 * This mirrors what `aws sso login` does under the hood.
 */
public class SSOCredentialRetriever {

    private static final String SSO_START_URL = "https://d-xxxxxxxxxx.awsapps.com/start";
    private static final Region SSO_REGION = Region.US_EAST_1;

    public static void retrieveCredentials(String accountId, String roleName) {
        SsoOidcClient oidcClient = SsoOidcClient.builder()
                .region(SSO_REGION)
                .credentialsProvider(AnonymousCredentialsProvider.create())
                .build();

        // Step 1: Register OIDC client
        RegisterClientResponse clientReg = oidcClient.registerClient(
                RegisterClientRequest.builder()
                        .clientName("my-cli-tool")
                        .clientType("public")
                        .build());

        // Step 2: Start device authorization
        StartDeviceAuthorizationResponse deviceAuth = oidcClient.startDeviceAuthorization(
                StartDeviceAuthorizationRequest.builder()
                        .clientId(clientReg.clientId())
                        .clientSecret(clientReg.clientSecret())
                        .startUrl(SSO_START_URL)
                        .build());

        System.out.println("Open this URL to authenticate: "
                + deviceAuth.verificationUriComplete());

        // Step 3: Poll for token (user completes browser login)
        CreateTokenResponse tokenResponse = oidcClient.createToken(
                CreateTokenRequest.builder()
                        .clientId(clientReg.clientId())
                        .clientSecret(clientReg.clientSecret())
                        .grantType("urn:ietf:params:oauth:grant-type:device_code")
                        .deviceCode(deviceAuth.deviceCode())
                        .build());

        String accessToken = tokenResponse.accessToken();

        // Step 4: Use access token to get role credentials
        SsoClient ssoClient = SsoClient.builder()
                .region(SSO_REGION)
                .credentialsProvider(AnonymousCredentialsProvider.create())
                .build();

        GetRoleCredentialsResponse creds = ssoClient.getRoleCredentials(
                GetRoleCredentialsRequest.builder()
                        .accountId(accountId)
                        .roleName(roleName)

[Data]:
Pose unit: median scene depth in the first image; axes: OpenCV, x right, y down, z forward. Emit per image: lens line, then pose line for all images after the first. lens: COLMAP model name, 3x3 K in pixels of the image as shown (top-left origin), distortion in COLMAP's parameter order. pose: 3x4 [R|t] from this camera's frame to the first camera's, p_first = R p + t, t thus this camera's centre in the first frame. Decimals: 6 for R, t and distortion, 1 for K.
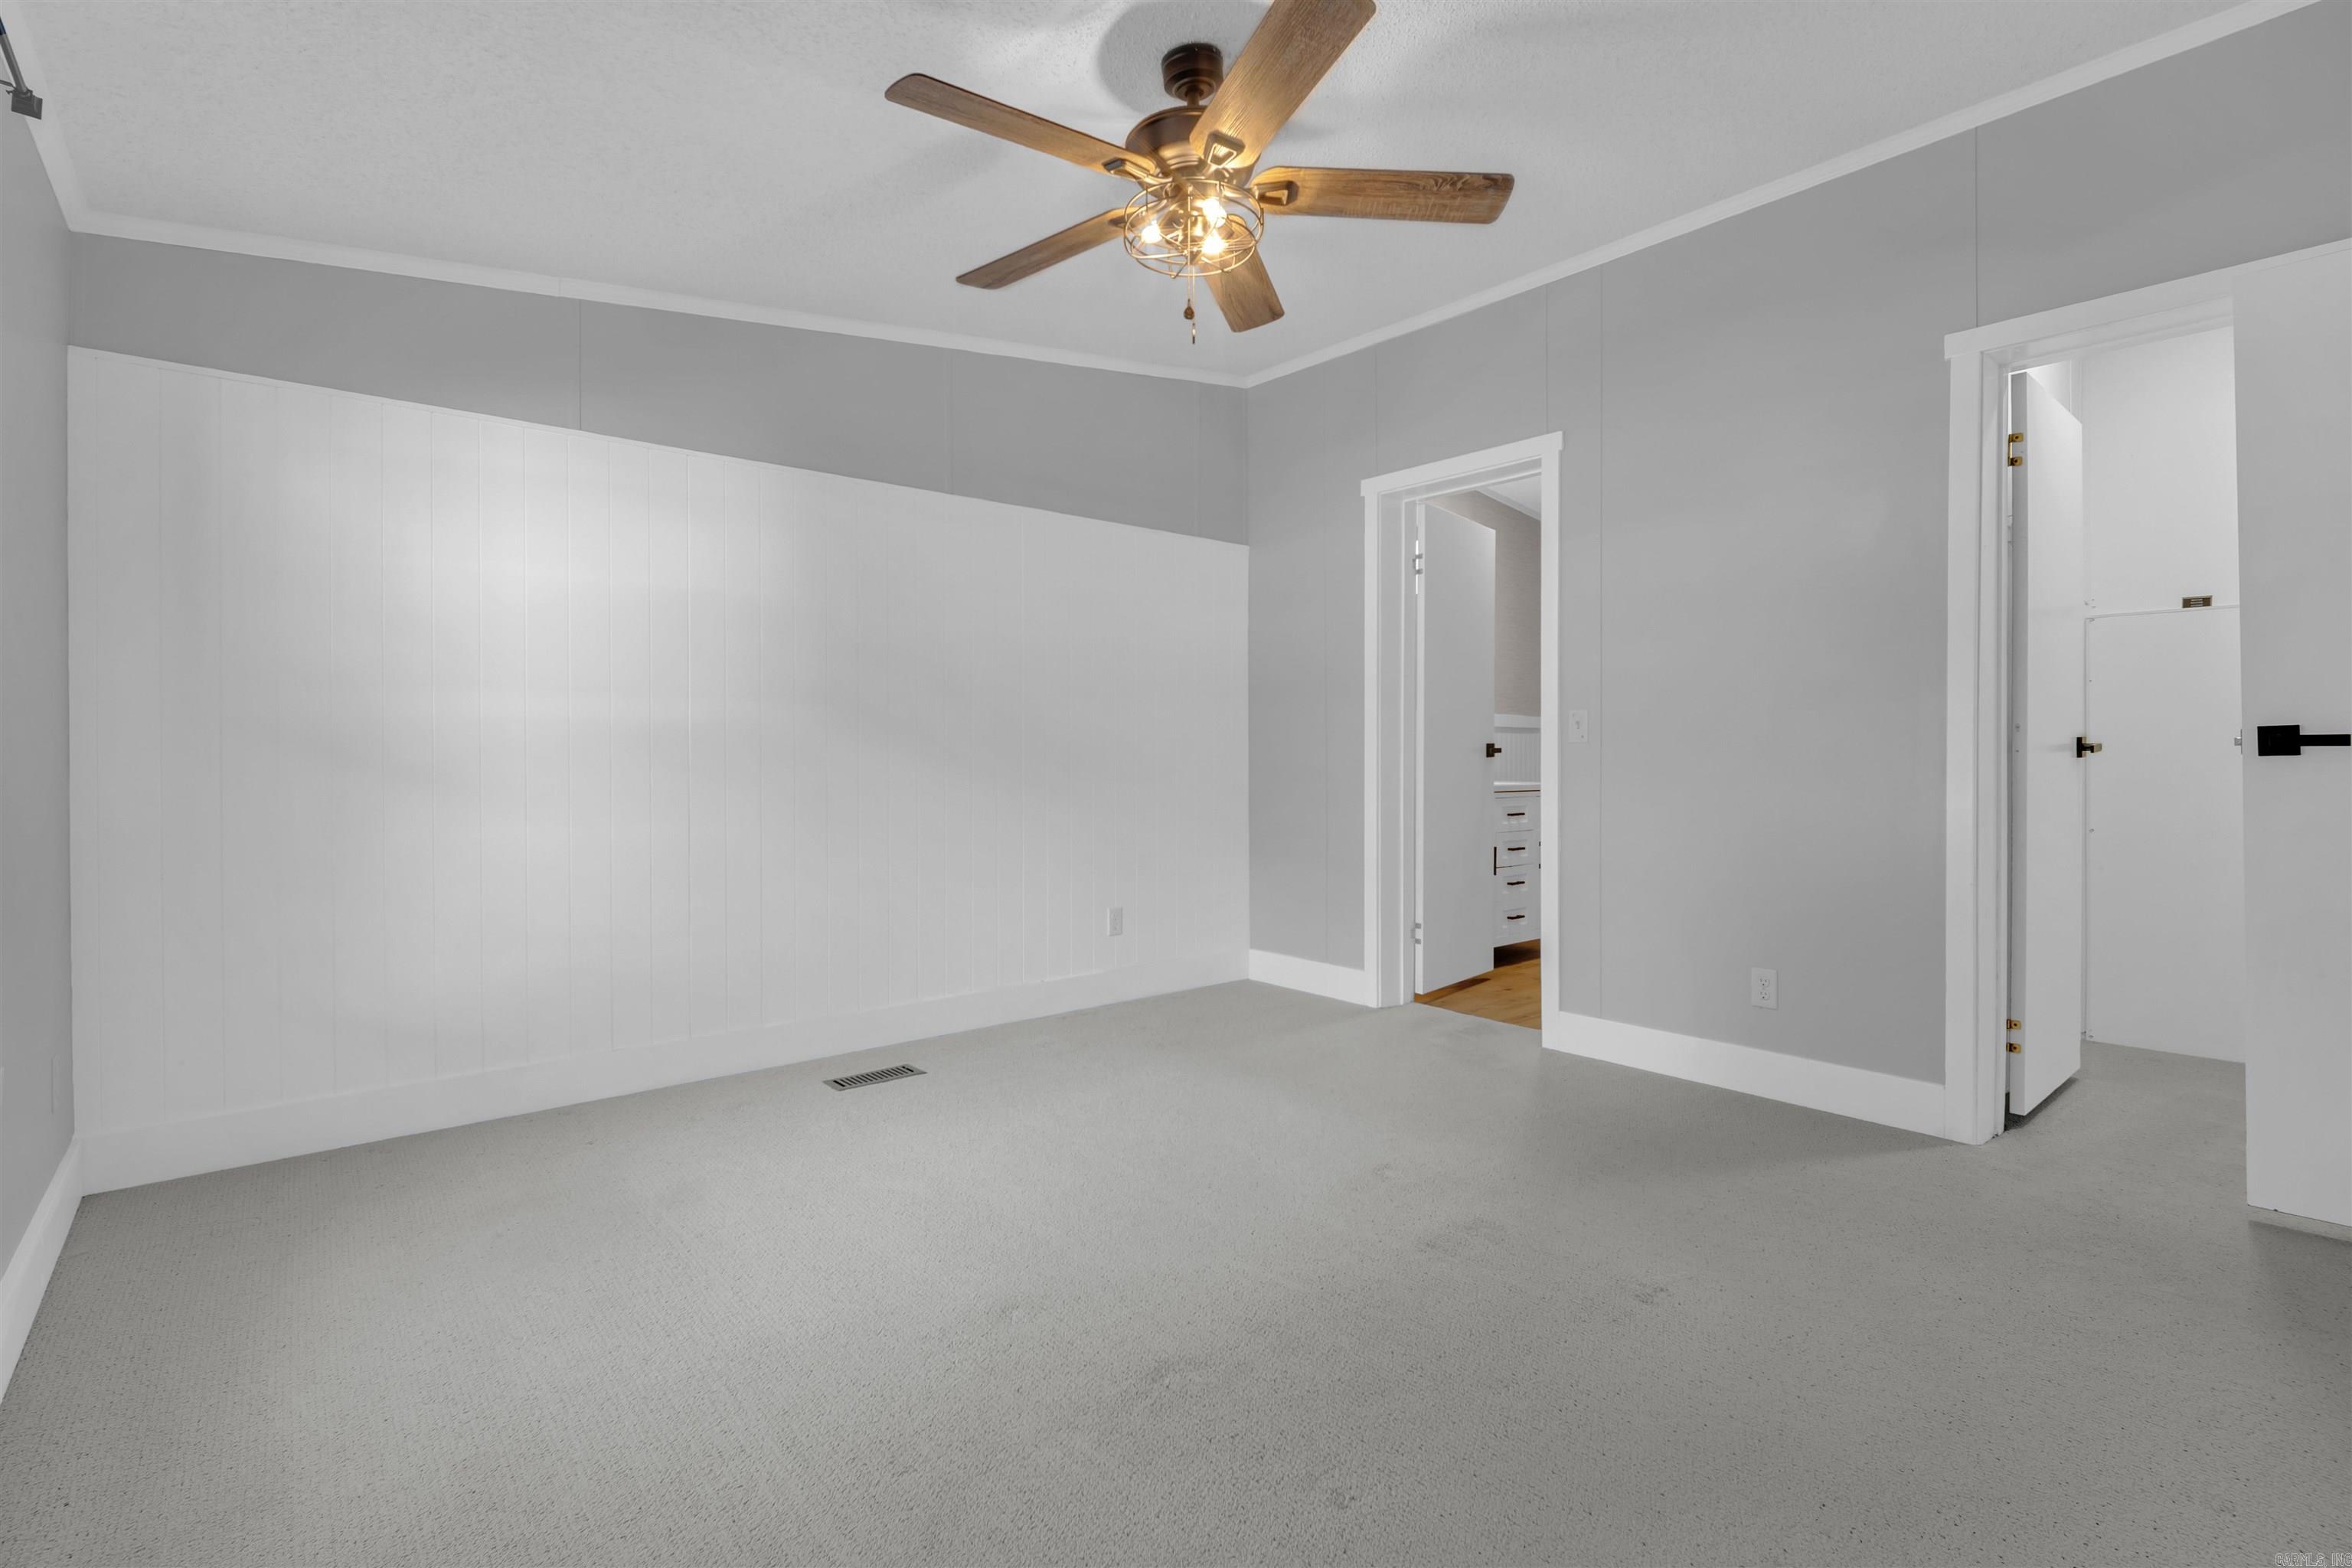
lens RADIAL K [[1061.1, 0, 1160.1], [0, 1061.1, 758.4], [0, 0, 1]] dist [-0.000368, -0.004268]
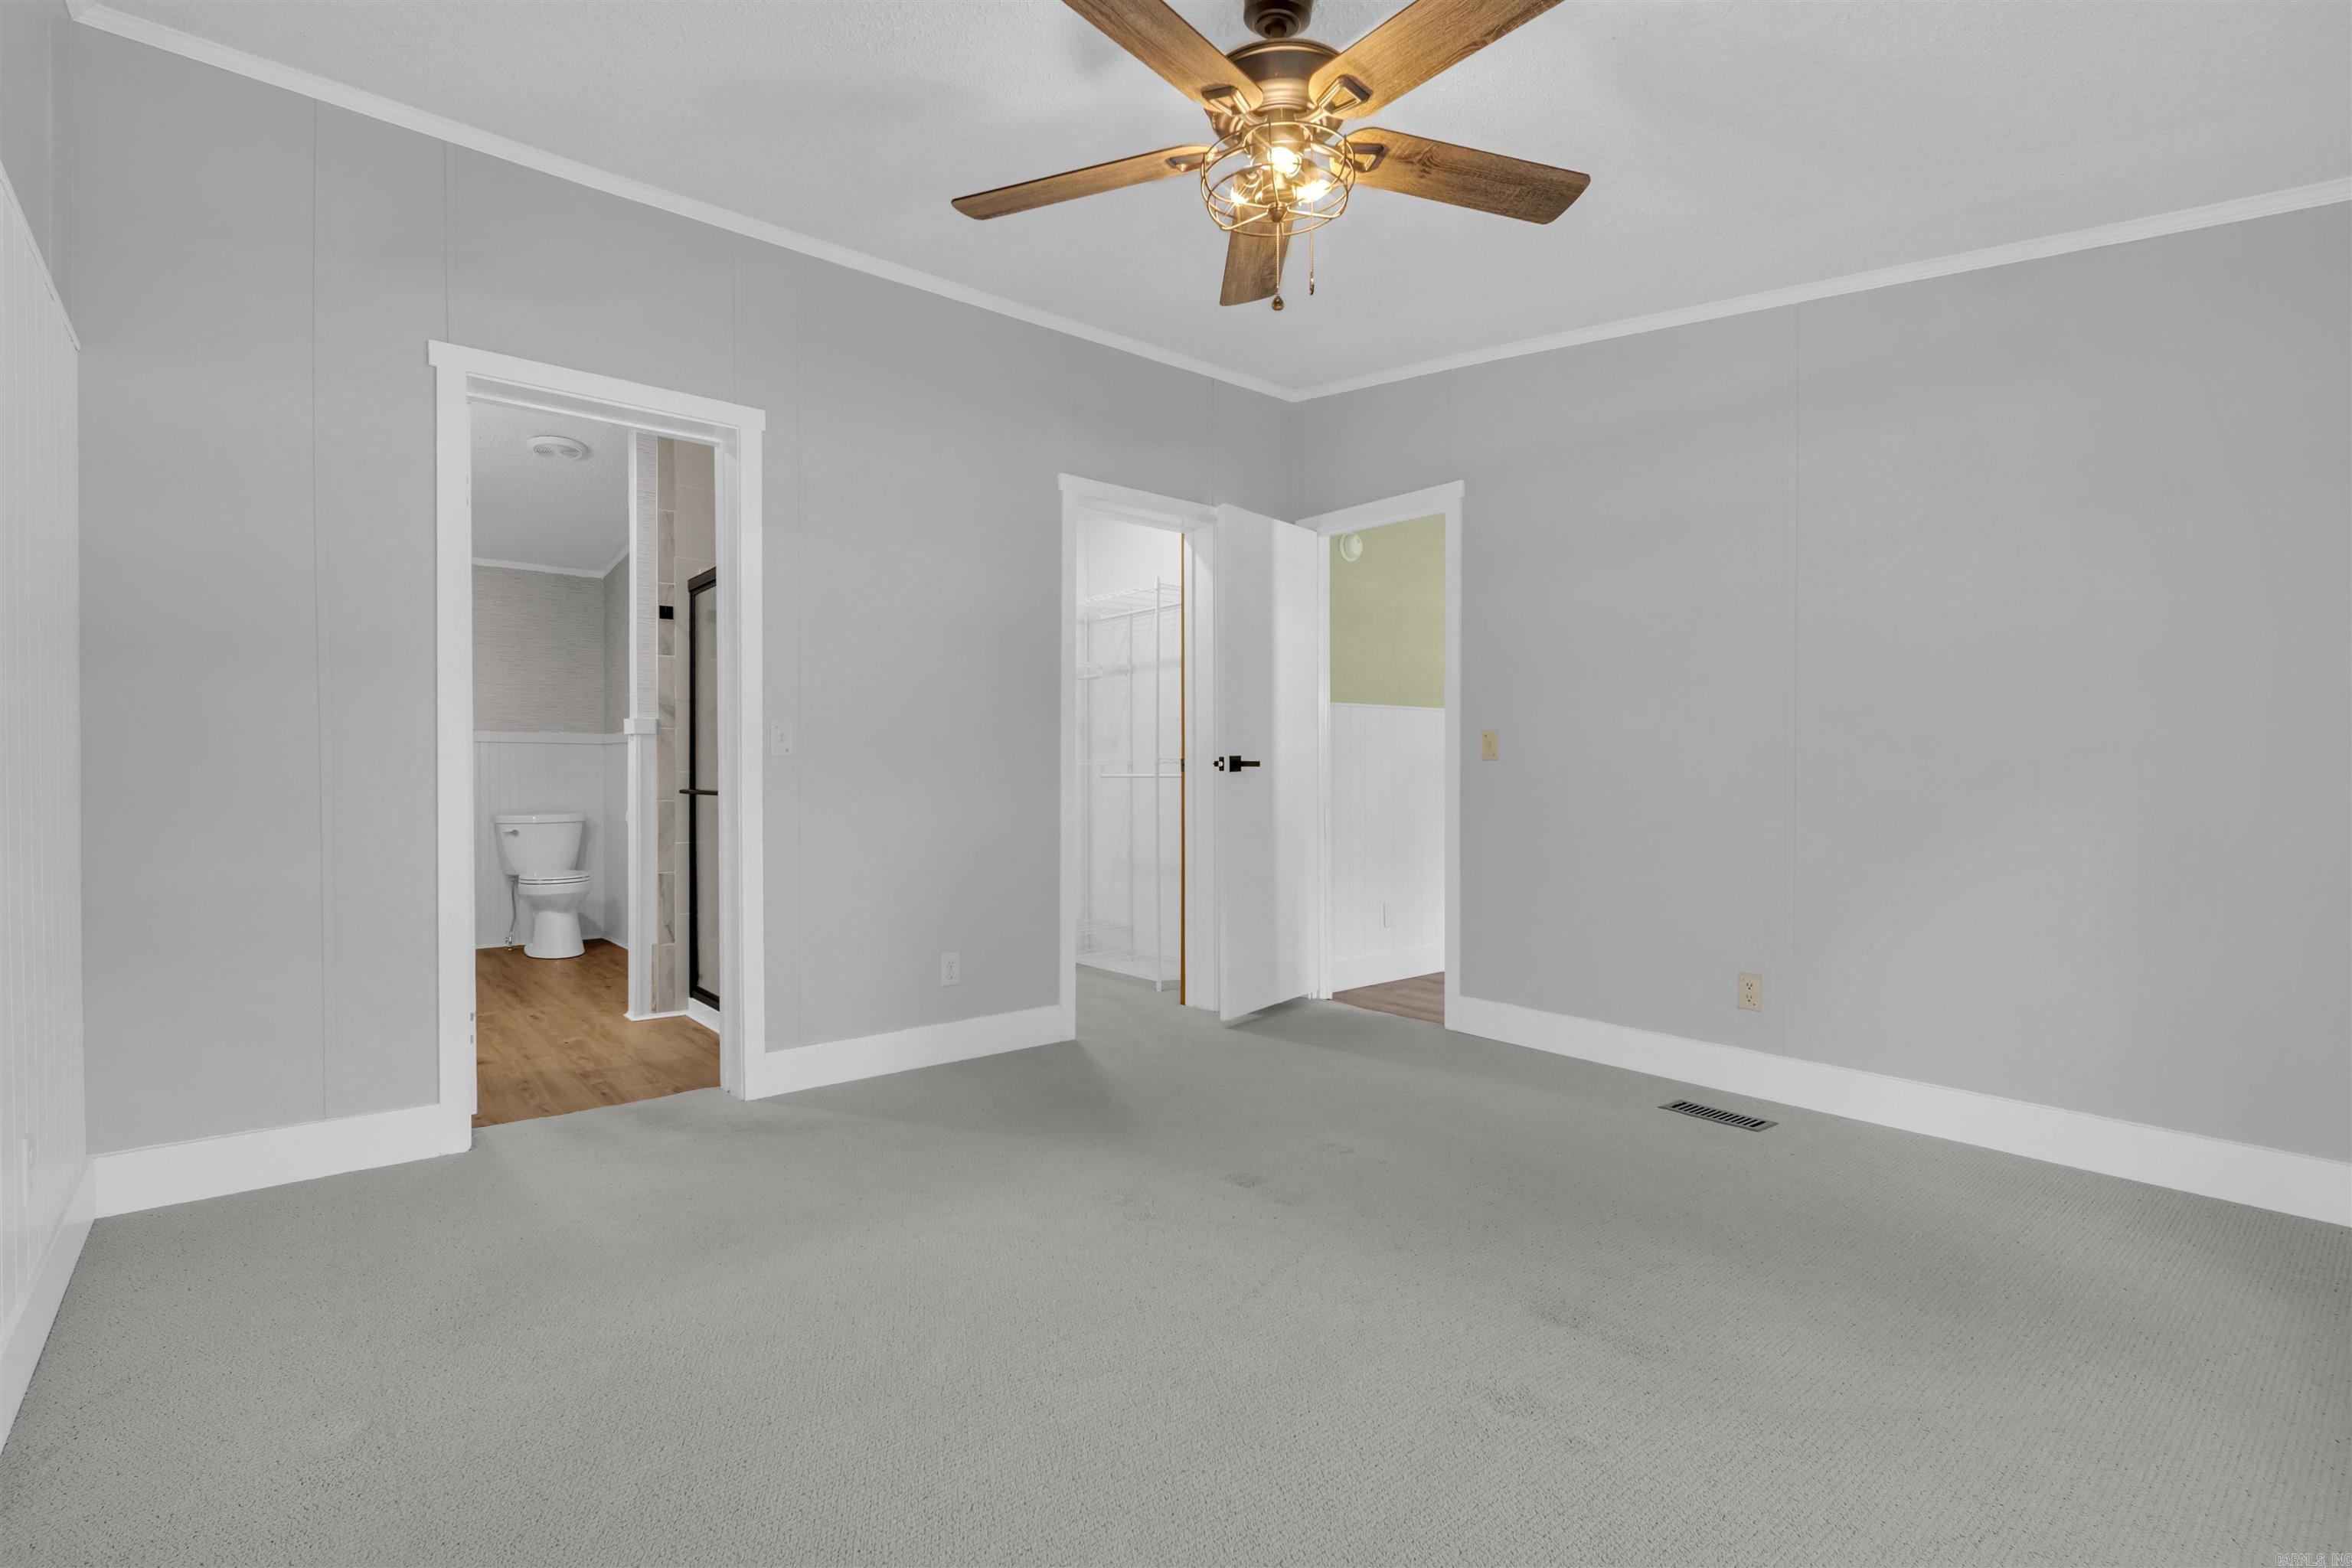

[Check your understanding]:
a – Summarize the Java SSO code in two sentences.
b – Continue the Java SSO code from the point where it stops.
The lines have nothing to do with the Java SSO code.

[Task-by-task answers]:
a – The SSOCredentialRetriever class mirrors what `aws sso login` does: it registers an OIDC client, starts device authorization, and prints a URL for the user to authenticate. It then creates a token with the device code and uses the resulting access token with an SsoClient to request role credentials for a given account ID and role name.

b –
                        .accessToken(accessToken)
                        .build());

        RoleCredentials roleCredentials = creds.roleCredentials();
        System.out.printf("AccessKeyId: %s%n", roleCredentials.accessKeyId());
        System.out.printf("Expiration:  %s%n", roleCredentials.expiration());

        oidcClient.close();
        ssoClient.close();
    }
}

Best Practices

  1. Centralized identity, no IAM users — Eliminate long-lived IAM user access keys. All human access should flow through IAM Identity Center using federated, short-lived credentials (default 1–8 hour session).

  2. Federate with your corporate IdP — Connect Identity Center to your Active Directory or external IdP (Okta, Azure AD, Ping) via SCIM provisioning. This ensures JIT deprovisioning: when a user is disabled in the IdP, their SSO access is revoked immediately.

  3. Least-privilege permission sets — Create role-specific permission sets (e.g., DeveloperAccess, ReadOnlyAccess, DatabaseAdmin) rather than AdministratorAccess. Attach only the managed or customer-managed policies needed.

  4. Use groups, not individual assignments — Assign permission sets to groups, not individual users. Group membership is managed in the IdP and synced via SCIM, making access changes auditable and scalable.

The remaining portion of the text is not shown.